Читать книгу You CAN Stop Stupid - Ira Winkler - Страница 21

As the costs of those failings have risen into the billions of dollars and more failings are expected, the security profession has taken notice. The general response has been to implement security awareness programs. This makes sense. If users are going to make mistakes, they should be trained not to make mistakes.

Just about all security standards require that users receive some form of awareness training. These standards are supposed to provide some assurance for third parties that the organizations certified, such as credit card processors and public companies, provide reasonable security protections. Auditors then go in and verify that the organizations have provided the required levels of security awareness.

Unfortunately, audit standards are generally vague. There is usually a requirement that all employees and contractors have to take some form of annual training. This traditionally means that users watch some type of computer-based training (CBT) that is composed of either monthly 3- to 5-minute sessions or a single annual 30- to 45-minute session. CBT learning management systems (LMSs) usually provide the ability to test for comprehension. Reports are then generated to show the auditors to prove the required training has been completed.

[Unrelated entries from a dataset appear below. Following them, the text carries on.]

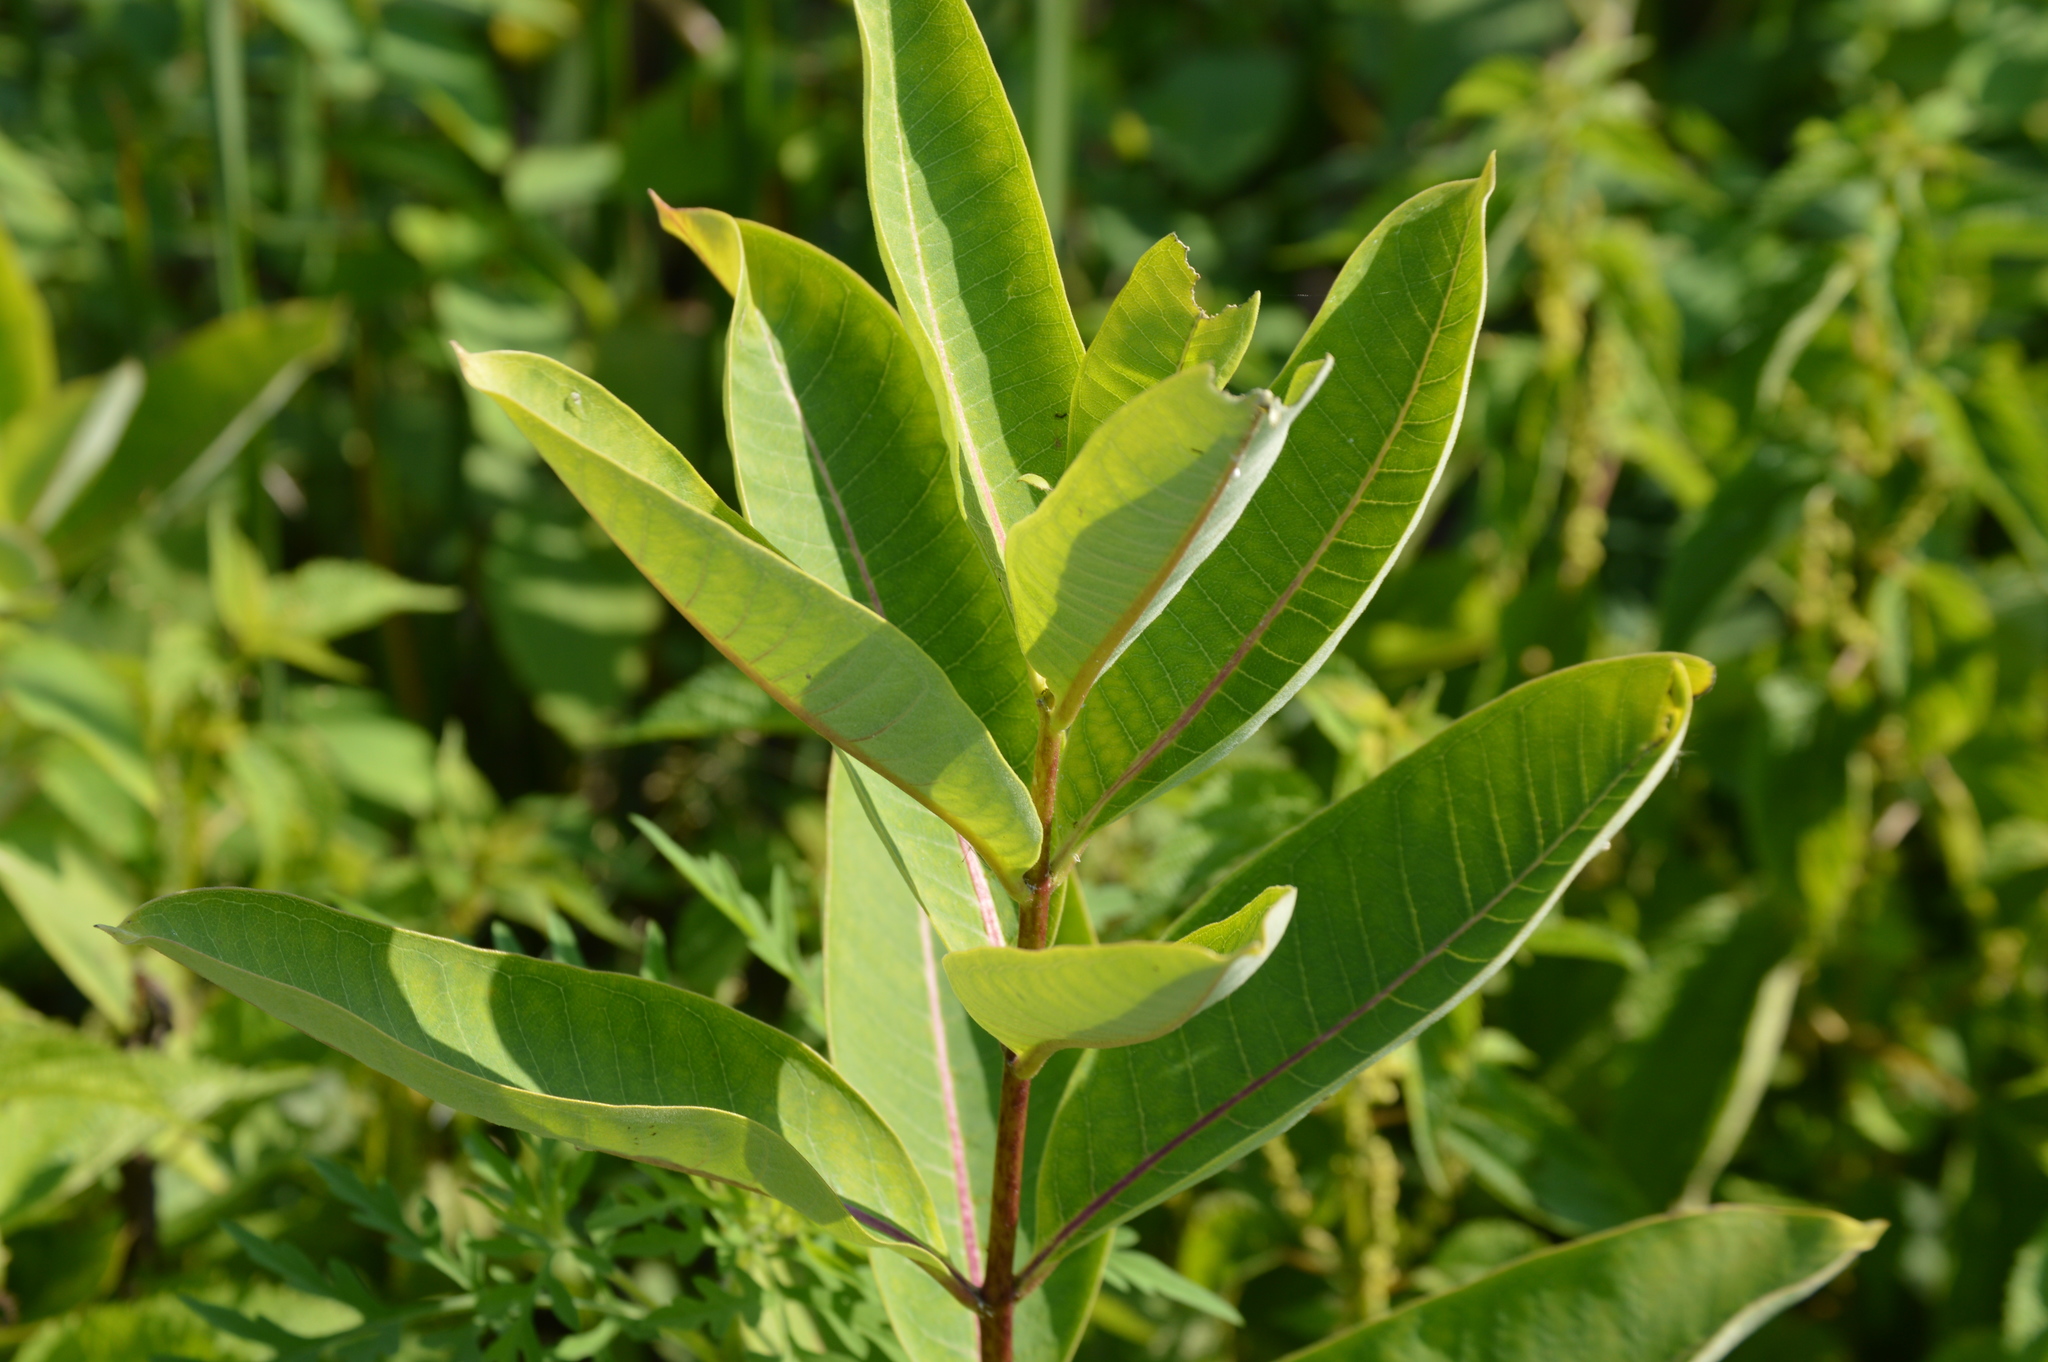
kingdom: Plantae
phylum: Tracheophyta
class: Magnoliopsida
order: Gentianales
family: Apocynaceae
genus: Asclepias
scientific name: Asclepias syriaca
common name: Common milkweed
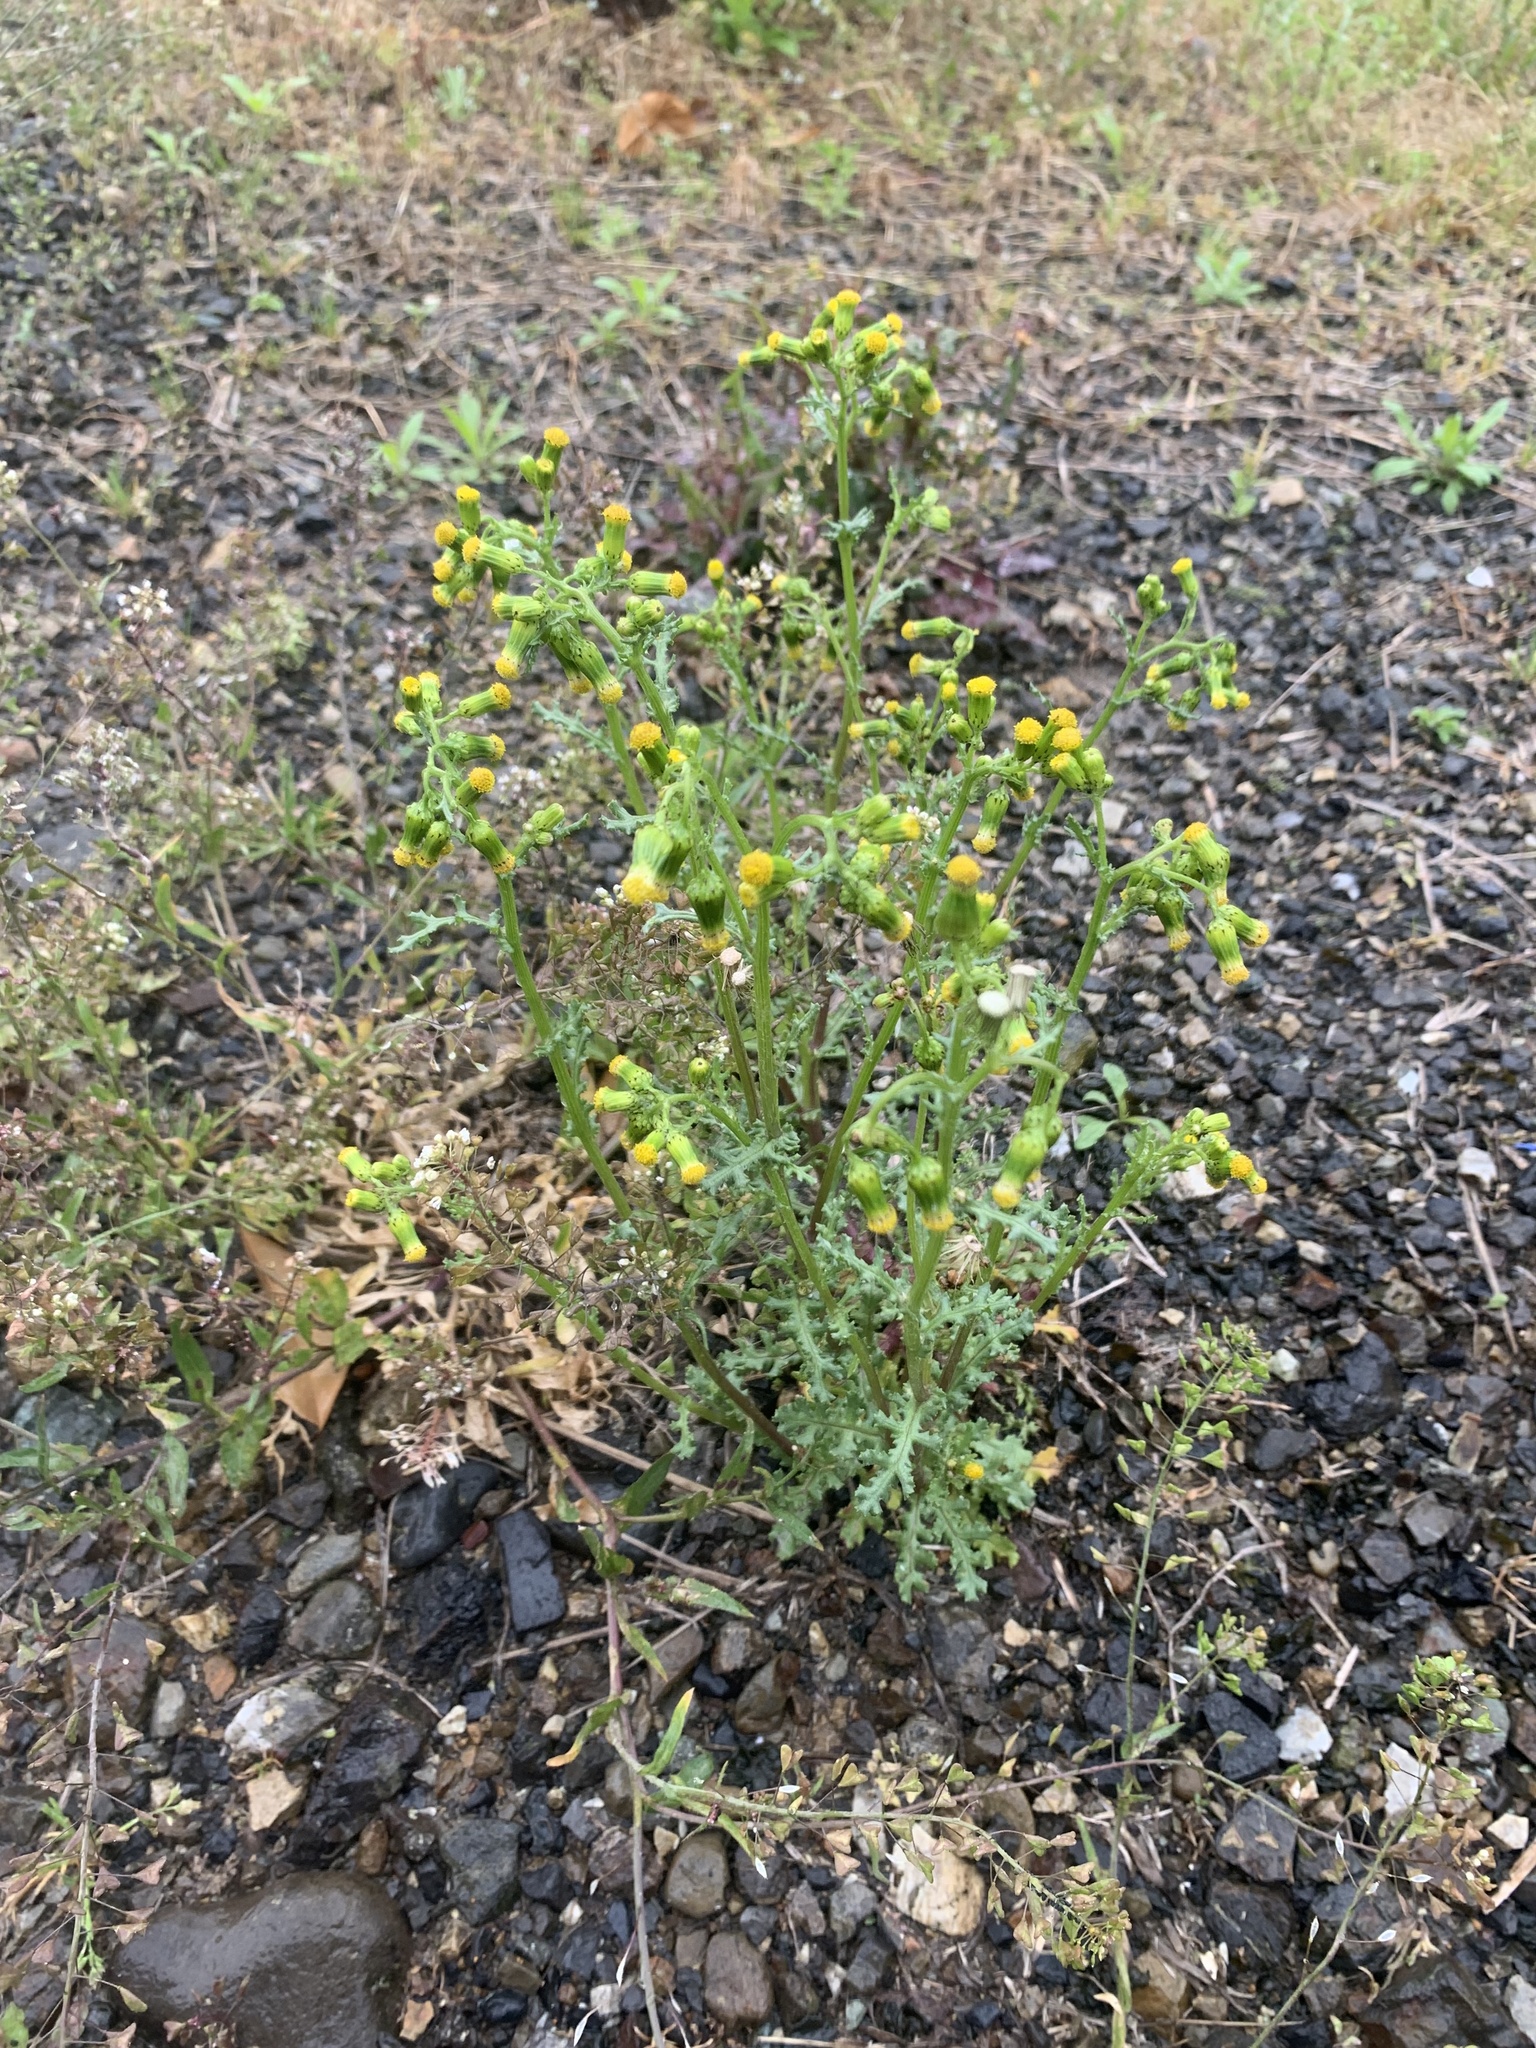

As phishing attacks have grown in prominence, auditors started to require that phishing simulations be performed. Organizations also unilaterally decided that they want phishing simulations to better train their users. Phishing simulations do appear to decrease phishing susceptibility over time. These simulations vary greatly in quality and effectiveness. As previously stated, this optimistically results in a 4 percent failure rate.

In general operational settings, training is provided, but there are few standards or requirements for such training. There may or may not be a safety briefing. There are sometimes compliance requirements for how people are to do their jobs, such as in the case of handling personally identifiable information (PII) in certain environments covered by regulations or requirements, such as the Healthcare Insurance and Portability and Accountability Act (HIPAA) and the Payment Card Industry Data Security Standard (PCI DSS). The PCI DSS even requires that programmers receive training in secure programming techniques. NIST 800-50, “Building an Information Technology Security Awareness and Training Program,” even attempts a more rigorous structure in the context of the Federal Information Security Management Act (FISMA).

Unfortunately, awareness training, security-related or otherwise, is poorly defined and broadly fails at creating the required behaviors.